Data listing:
=======

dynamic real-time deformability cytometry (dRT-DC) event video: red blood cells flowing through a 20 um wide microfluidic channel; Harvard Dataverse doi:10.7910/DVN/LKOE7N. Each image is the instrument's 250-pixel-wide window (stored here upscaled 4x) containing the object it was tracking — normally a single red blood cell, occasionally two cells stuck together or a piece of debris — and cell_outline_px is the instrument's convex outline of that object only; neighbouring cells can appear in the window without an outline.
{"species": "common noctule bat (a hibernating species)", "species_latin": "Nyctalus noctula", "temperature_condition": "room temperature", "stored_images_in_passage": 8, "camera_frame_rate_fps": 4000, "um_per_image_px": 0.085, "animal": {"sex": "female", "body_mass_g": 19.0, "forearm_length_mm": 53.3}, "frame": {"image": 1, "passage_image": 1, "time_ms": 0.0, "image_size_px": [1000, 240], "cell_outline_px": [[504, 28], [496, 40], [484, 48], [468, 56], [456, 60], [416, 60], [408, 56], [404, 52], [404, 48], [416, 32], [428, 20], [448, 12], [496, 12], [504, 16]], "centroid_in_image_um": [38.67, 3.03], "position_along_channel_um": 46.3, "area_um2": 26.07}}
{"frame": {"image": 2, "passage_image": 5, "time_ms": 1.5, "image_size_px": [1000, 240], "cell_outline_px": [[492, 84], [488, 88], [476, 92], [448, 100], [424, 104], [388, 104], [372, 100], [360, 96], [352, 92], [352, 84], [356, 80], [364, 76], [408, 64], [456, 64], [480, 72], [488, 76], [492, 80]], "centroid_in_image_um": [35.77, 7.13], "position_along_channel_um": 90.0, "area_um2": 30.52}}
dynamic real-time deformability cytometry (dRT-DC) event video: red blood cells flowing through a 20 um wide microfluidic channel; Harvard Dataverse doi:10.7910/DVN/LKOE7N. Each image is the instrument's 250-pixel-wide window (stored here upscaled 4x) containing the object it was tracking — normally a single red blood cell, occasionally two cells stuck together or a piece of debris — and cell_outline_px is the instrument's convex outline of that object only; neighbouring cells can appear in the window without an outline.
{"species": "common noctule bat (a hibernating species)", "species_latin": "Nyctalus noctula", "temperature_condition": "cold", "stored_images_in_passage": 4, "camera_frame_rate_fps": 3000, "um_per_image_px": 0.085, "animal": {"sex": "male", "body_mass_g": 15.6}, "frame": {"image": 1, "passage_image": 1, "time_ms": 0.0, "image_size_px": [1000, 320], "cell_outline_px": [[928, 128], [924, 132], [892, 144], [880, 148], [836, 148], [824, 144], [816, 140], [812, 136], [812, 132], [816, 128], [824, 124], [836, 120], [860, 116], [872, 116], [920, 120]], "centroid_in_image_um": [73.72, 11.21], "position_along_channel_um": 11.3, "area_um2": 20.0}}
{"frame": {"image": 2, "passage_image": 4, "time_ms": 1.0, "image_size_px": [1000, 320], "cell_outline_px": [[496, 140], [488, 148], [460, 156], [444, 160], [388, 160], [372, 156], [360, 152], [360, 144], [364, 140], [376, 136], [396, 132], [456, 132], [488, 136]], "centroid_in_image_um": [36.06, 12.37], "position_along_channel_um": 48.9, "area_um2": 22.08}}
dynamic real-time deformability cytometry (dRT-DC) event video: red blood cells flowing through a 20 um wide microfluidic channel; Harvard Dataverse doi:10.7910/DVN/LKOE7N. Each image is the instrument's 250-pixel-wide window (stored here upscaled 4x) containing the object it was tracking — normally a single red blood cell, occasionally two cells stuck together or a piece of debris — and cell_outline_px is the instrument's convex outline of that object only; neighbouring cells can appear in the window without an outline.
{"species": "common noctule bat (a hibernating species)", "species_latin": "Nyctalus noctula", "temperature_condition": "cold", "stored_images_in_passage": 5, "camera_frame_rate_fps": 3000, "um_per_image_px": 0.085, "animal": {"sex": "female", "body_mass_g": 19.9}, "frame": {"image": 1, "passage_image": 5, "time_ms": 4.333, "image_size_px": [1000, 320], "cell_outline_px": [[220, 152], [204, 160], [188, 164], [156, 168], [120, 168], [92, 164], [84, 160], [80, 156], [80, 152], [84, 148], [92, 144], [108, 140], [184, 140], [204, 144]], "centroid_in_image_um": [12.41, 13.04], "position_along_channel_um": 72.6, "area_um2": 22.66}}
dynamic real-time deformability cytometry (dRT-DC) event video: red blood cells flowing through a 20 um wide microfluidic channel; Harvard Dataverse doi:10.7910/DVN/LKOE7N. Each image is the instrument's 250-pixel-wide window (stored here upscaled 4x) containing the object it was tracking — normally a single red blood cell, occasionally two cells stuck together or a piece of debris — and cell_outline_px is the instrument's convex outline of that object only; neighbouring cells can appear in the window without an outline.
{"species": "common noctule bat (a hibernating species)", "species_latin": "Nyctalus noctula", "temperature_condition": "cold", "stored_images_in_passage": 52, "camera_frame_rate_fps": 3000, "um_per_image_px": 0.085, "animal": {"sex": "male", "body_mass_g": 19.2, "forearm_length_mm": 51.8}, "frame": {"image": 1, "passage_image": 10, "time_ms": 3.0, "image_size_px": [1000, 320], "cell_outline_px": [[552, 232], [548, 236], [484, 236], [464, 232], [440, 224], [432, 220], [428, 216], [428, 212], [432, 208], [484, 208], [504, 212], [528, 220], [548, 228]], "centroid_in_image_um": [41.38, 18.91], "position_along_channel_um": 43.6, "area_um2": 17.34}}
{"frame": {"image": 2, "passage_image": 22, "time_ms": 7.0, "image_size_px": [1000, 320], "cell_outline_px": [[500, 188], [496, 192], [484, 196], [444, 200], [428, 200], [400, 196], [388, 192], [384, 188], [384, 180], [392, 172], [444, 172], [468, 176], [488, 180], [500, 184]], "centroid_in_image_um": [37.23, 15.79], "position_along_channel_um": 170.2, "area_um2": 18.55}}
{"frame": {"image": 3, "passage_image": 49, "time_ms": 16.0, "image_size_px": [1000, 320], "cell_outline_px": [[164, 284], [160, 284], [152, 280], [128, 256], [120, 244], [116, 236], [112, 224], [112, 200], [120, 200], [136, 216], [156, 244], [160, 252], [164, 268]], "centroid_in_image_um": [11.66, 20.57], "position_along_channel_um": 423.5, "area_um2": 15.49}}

=======

Instruction: Return all of the data precisely as it appears.

Final answer:
dynamic real-time deformability cytometry (dRT-DC) event video: red blood cells flowing through a 20 um wide microfluidic channel; Harvard Dataverse doi:10.7910/DVN/LKOE7N. Each image is the instrument's 250-pixel-wide window (stored here upscaled 4x) containing the object it was tracking — normally a single red blood cell, occasionally two cells stuck together or a piece of debris — and cell_outline_px is the instrument's convex outline of that object only; neighbouring cells can appear in the window without an outline.
{"species": "common noctule bat (a hibernating species)", "species_latin": "Nyctalus noctula", "temperature_condition": "room temperature", "stored_images_in_passage": 8, "camera_frame_rate_fps": 4000, "um_per_image_px": 0.085, "animal": {"sex": "female", "body_mass_g": 19.0, "forearm_length_mm": 53.3}, "frame": {"image": 1, "passage_image": 1, "time_ms": 0.0, "image_size_px": [1000, 240], "cell_outline_px": [[504, 28], [496, 40], [484, 48], [468, 56], [456, 60], [416, 60], [408, 56], [404, 52], [404, 48], [416, 32], [428, 20], [448, 12], [496, 12], [504, 16]], "centroid_in_image_um": [38.67, 3.03], "position_along_channel_um": 46.3, "area_um2": 26.07}}
{"frame": {"image": 2, "passage_image": 5, "time_ms": 1.5, "image_size_px": [1000, 240], "cell_outline_px": [[492, 84], [488, 88], [476, 92], [448, 100], [424, 104], [388, 104], [372, 100], [360, 96], [352, 92], [352, 84], [356, 80], [364, 76], [408, 64], [456, 64], [480, 72], [488, 76], [492, 80]], "centroid_in_image_um": [35.77, 7.13], "position_along_channel_um": 90.0, "area_um2": 30.52}}
dynamic real-time deformability cytometry (dRT-DC) event video: red blood cells flowing through a 20 um wide microfluidic channel; Harvard Dataverse doi:10.7910/DVN/LKOE7N. Each image is the instrument's 250-pixel-wide window (stored here upscaled 4x) containing the object it was tracking — normally a single red blood cell, occasionally two cells stuck together or a piece of debris — and cell_outline_px is the instrument's convex outline of that object only; neighbouring cells can appear in the window without an outline.
{"species": "common noctule bat (a hibernating species)", "species_latin": "Nyctalus noctula", "temperature_condition": "cold", "stored_images_in_passage": 4, "camera_frame_rate_fps": 3000, "um_per_image_px": 0.085, "animal": {"sex": "male", "body_mass_g": 15.6}, "frame": {"image": 1, "passage_image": 1, "time_ms": 0.0, "image_size_px": [1000, 320], "cell_outline_px": [[928, 128], [924, 132], [892, 144], [880, 148], [836, 148], [824, 144], [816, 140], [812, 136], [812, 132], [816, 128], [824, 124], [836, 120], [860, 116], [872, 116], [920, 120]], "centroid_in_image_um": [73.72, 11.21], "position_along_channel_um": 11.3, "area_um2": 20.0}}
{"frame": {"image": 2, "passage_image": 4, "time_ms": 1.0, "image_size_px": [1000, 320], "cell_outline_px": [[496, 140], [488, 148], [460, 156], [444, 160], [388, 160], [372, 156], [360, 152], [360, 144], [364, 140], [376, 136], [396, 132], [456, 132], [488, 136]], "centroid_in_image_um": [36.06, 12.37], "position_along_channel_um": 48.9, "area_um2": 22.08}}
dynamic real-time deformability cytometry (dRT-DC) event video: red blood cells flowing through a 20 um wide microfluidic channel; Harvard Dataverse doi:10.7910/DVN/LKOE7N. Each image is the instrument's 250-pixel-wide window (stored here upscaled 4x) containing the object it was tracking — normally a single red blood cell, occasionally two cells stuck together or a piece of debris — and cell_outline_px is the instrument's convex outline of that object only; neighbouring cells can appear in the window without an outline.
{"species": "common noctule bat (a hibernating species)", "species_latin": "Nyctalus noctula", "temperature_condition": "cold", "stored_images_in_passage": 5, "camera_frame_rate_fps": 3000, "um_per_image_px": 0.085, "animal": {"sex": "female", "body_mass_g": 19.9}, "frame": {"image": 1, "passage_image": 5, "time_ms": 4.333, "image_size_px": [1000, 320], "cell_outline_px": [[220, 152], [204, 160], [188, 164], [156, 168], [120, 168], [92, 164], [84, 160], [80, 156], [80, 152], [84, 148], [92, 144], [108, 140], [184, 140], [204, 144]], "centroid_in_image_um": [12.41, 13.04], "position_along_channel_um": 72.6, "area_um2": 22.66}}
dynamic real-time deformability cytometry (dRT-DC) event video: red blood cells flowing through a 20 um wide microfluidic channel; Harvard Dataverse doi:10.7910/DVN/LKOE7N. Each image is the instrument's 250-pixel-wide window (stored here upscaled 4x) containing the object it was tracking — normally a single red blood cell, occasionally two cells stuck together or a piece of debris — and cell_outline_px is the instrument's convex outline of that object only; neighbouring cells can appear in the window without an outline.
{"species": "common noctule bat (a hibernating species)", "species_latin": "Nyctalus noctula", "temperature_condition": "cold", "stored_images_in_passage": 52, "camera_frame_rate_fps": 3000, "um_per_image_px": 0.085, "animal": {"sex": "male", "body_mass_g": 19.2, "forearm_length_mm": 51.8}, "frame": {"image": 1, "passage_image": 10, "time_ms": 3.0, "image_size_px": [1000, 320], "cell_outline_px": [[552, 232], [548, 236], [484, 236], [464, 232], [440, 224], [432, 220], [428, 216], [428, 212], [432, 208], [484, 208], [504, 212], [528, 220], [548, 228]], "centroid_in_image_um": [41.38, 18.91], "position_along_channel_um": 43.6, "area_um2": 17.34}}
{"frame": {"image": 2, "passage_image": 22, "time_ms": 7.0, "image_size_px": [1000, 320], "cell_outline_px": [[500, 188], [496, 192], [484, 196], [444, 200], [428, 200], [400, 196], [388, 192], [384, 188], [384, 180], [392, 172], [444, 172], [468, 176], [488, 180], [500, 184]], "centroid_in_image_um": [37.23, 15.79], "position_along_channel_um": 170.2, "area_um2": 18.55}}
{"frame": {"image": 3, "passage_image": 49, "time_ms": 16.0, "image_size_px": [1000, 320], "cell_outline_px": [[164, 284], [160, 284], [152, 280], [128, 256], [120, 244], [116, 236], [112, 224], [112, 200], [120, 200], [136, 216], [156, 244], [160, 252], [164, 268]], "centroid_in_image_um": [11.66, 20.57], "position_along_channel_um": 423.5, "area_um2": 15.49}}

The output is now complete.